*** EXTRACTED MATERIAL Section Begins ***

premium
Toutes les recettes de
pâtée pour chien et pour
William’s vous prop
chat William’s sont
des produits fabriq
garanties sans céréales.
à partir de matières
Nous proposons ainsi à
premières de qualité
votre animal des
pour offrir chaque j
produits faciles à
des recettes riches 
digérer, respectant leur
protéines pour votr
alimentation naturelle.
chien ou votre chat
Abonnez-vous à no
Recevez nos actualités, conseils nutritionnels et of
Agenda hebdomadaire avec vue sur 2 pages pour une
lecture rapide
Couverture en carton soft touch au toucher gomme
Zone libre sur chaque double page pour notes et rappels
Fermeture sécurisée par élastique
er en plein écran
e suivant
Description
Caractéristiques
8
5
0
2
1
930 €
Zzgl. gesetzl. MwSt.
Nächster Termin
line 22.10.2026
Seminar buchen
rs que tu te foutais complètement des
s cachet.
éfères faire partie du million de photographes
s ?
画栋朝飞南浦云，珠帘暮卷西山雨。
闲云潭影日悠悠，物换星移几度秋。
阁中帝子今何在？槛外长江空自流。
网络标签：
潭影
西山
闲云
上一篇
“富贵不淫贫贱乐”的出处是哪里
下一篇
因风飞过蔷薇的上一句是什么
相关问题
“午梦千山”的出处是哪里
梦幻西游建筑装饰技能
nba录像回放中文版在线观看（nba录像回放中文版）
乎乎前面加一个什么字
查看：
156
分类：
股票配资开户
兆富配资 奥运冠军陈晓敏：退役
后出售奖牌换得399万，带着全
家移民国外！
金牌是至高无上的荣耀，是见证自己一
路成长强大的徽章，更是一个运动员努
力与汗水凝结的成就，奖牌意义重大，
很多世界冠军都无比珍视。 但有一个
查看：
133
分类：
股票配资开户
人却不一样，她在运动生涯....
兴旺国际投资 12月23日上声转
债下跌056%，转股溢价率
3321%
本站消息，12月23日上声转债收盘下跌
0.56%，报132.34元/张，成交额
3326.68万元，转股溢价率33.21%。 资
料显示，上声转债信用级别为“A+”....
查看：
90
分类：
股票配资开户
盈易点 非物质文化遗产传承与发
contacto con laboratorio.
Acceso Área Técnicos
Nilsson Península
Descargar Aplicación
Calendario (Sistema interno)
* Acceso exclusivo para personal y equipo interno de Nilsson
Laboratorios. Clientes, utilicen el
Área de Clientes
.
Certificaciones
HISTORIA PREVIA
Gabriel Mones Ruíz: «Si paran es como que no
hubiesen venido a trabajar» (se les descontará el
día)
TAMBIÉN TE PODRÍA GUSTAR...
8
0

*** EXTRACTED MATERIAL Section Ends ***

## EXERCISE DIRECTIONS
Please output only the lines from the first line of the entries through the line with "Zzgl. gesetzl. MwSt.", both included, exactly as written.

## SOLUTION TO THE EXERCISE
premium
Toutes les recettes de
pâtée pour chien et pour
William’s vous prop
chat William’s sont
des produits fabriq
garanties sans céréales.
à partir de matières
Nous proposons ainsi à
premières de qualité
votre animal des
pour offrir chaque j
produits faciles à
des recettes riches 
digérer, respectant leur
protéines pour votr
alimentation naturelle.
chien ou votre chat
Abonnez-vous à no
Recevez nos actualités, conseils nutritionnels et of
Agenda hebdomadaire avec vue sur 2 pages pour une
lecture rapide
Couverture en carton soft touch au toucher gomme
Zone libre sur chaque double page pour notes et rappels
Fermeture sécurisée par élastique
er en plein écran
e suivant
Description
Caractéristiques
8
5
0
2
1
930 €
Zzgl. gesetzl. MwSt.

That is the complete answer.